Some of us take time in our social and emotional dimensions in the form of vacation, but do we really get the full benefit of participating in these dimensions, thus increasing our wellness? Or, do we continue to multi-task by temporarily shifting our attention from one task to another such as stopping to answer an email or taking a phone call. This negates the re-energizing effect of taking a break, and we never fully relax. At work, multi-tasking increases the amount of time necessary to finish the primary task by as much as 25 percent - a phenomenon known as “switching time.” It is better to fully focus 90-120 minutes, take a true break, then fully focus on the next the activity (i.e. Ultradian Sprints and when on vacation, unplug!)

Dr. Susan Jeffers wrote the book Feel the Fear and Do It Anyway. Here, she asks the reader to take a tic tac toe grid and fill in each square with something that defines them. She concedes WORK is almost always in the middle square, but how would you fill in the other eight? What she found was most baby boomers are hard pressed to fill in even two or three more and begin to realize their intellectual dimension dominates their life, leaving the rest sorely empty and their level of wellness less than optimal. Gen X and Y are more successful, but risk being admonished and having to defend themselves in the work place for their better balance.

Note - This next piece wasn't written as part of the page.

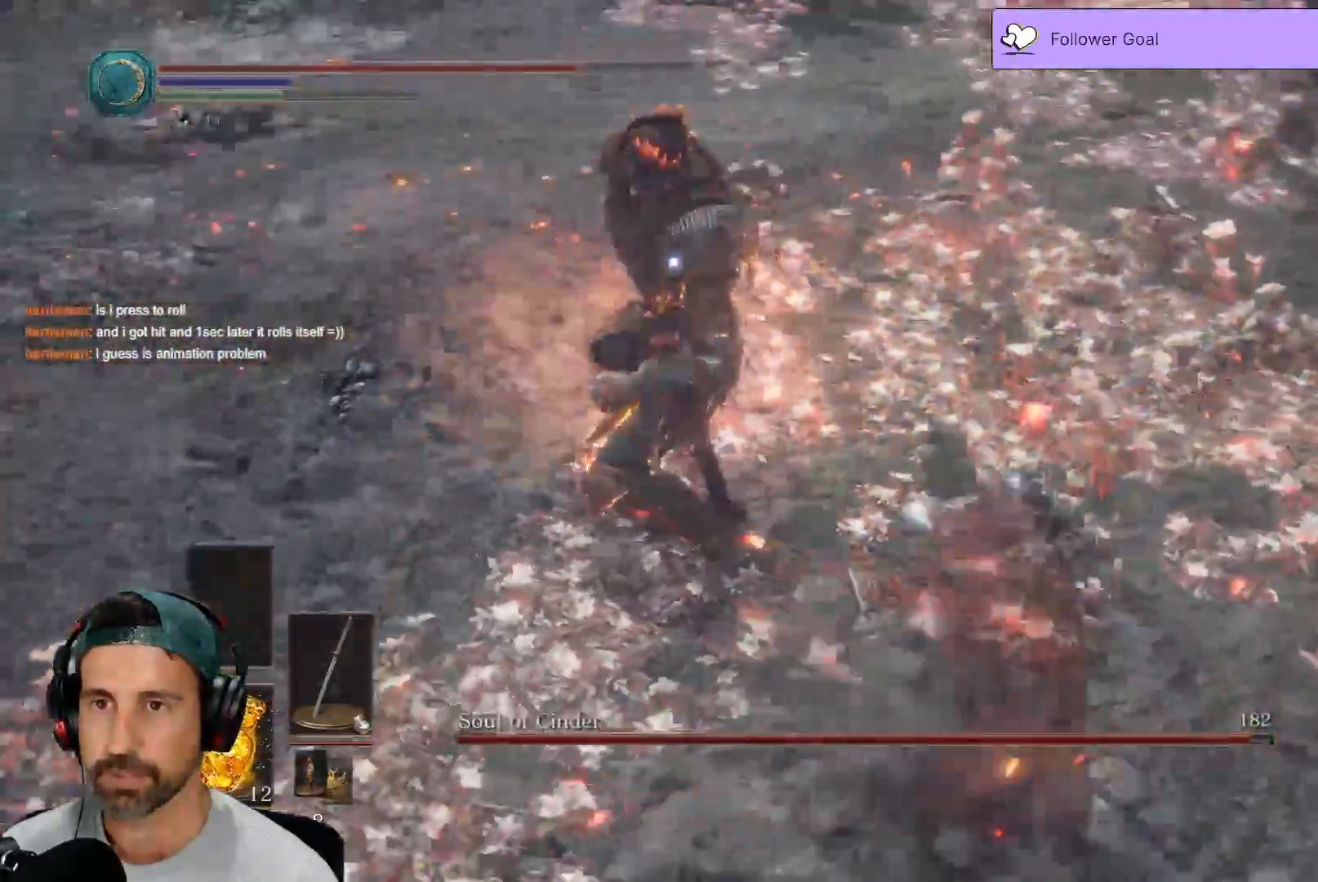
{"buttons": [], "left_stick": "up", "right_stick": "center", "events": [[367, "R1", "down"], [483, "R1", "up"]]}
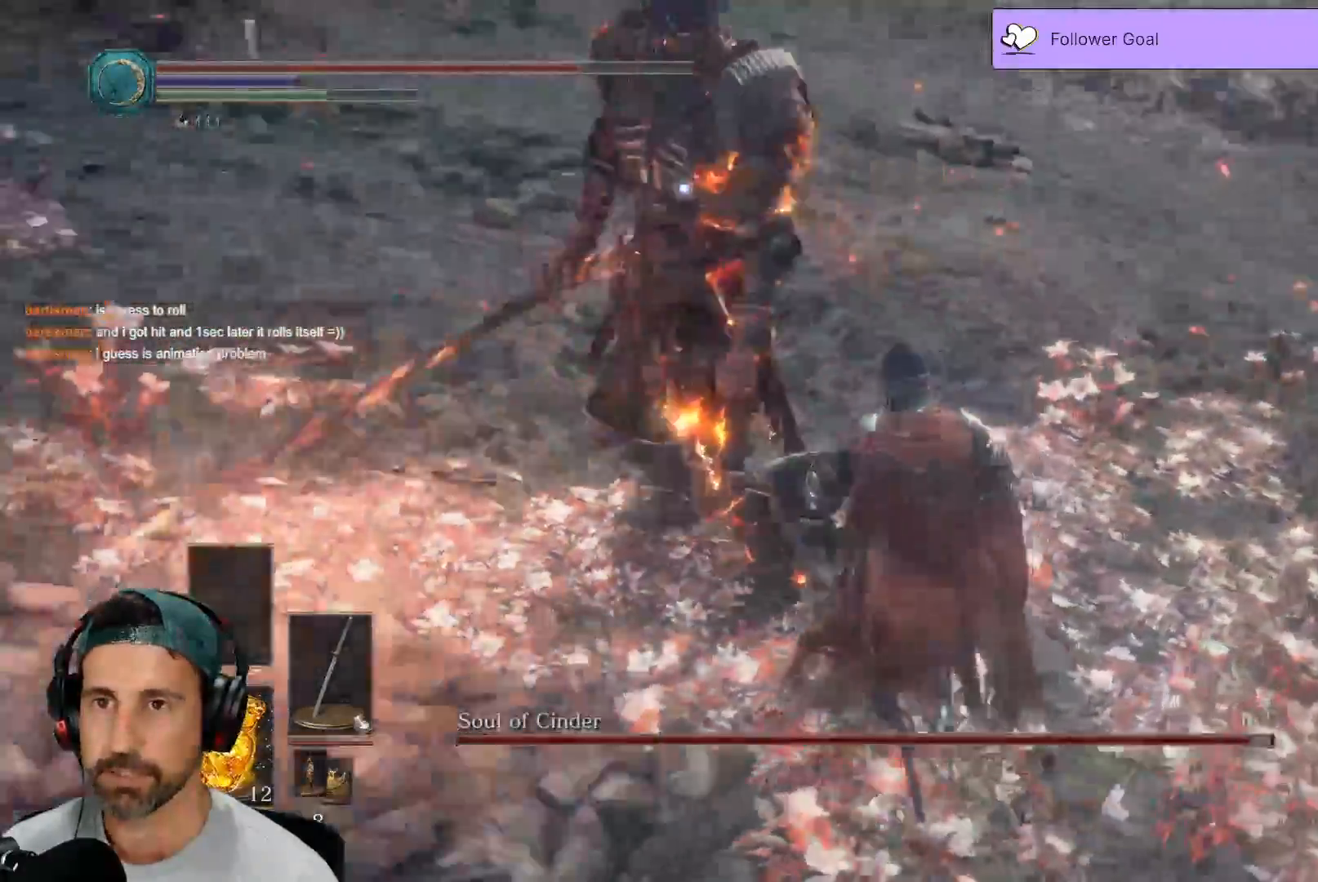
{"buttons": [], "left_stick": "up-right", "right_stick": "center", "events": [[217, "left_stick", "up-right"]]}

Our spiritual dimension defines our values and beliefs that drive our behavior and productivity. Do you have one? Do you listen to it? Does your spiritual dimension jive with your workplace culture and values, or are you in constant conflict? If so, this is not a good recipe for wellness.

The national Healthy People initiative suggests that health is measured by life expectancy, conditions from which people die and dollars spent on health care. I posit that balance in all dimensions of wellness affect these measures. Furthermore, it might be something to pay more attention to and even consider shifting the “work place paradigm” to include and appreciate time spent in all dimensions with the goal of driving results and wellness.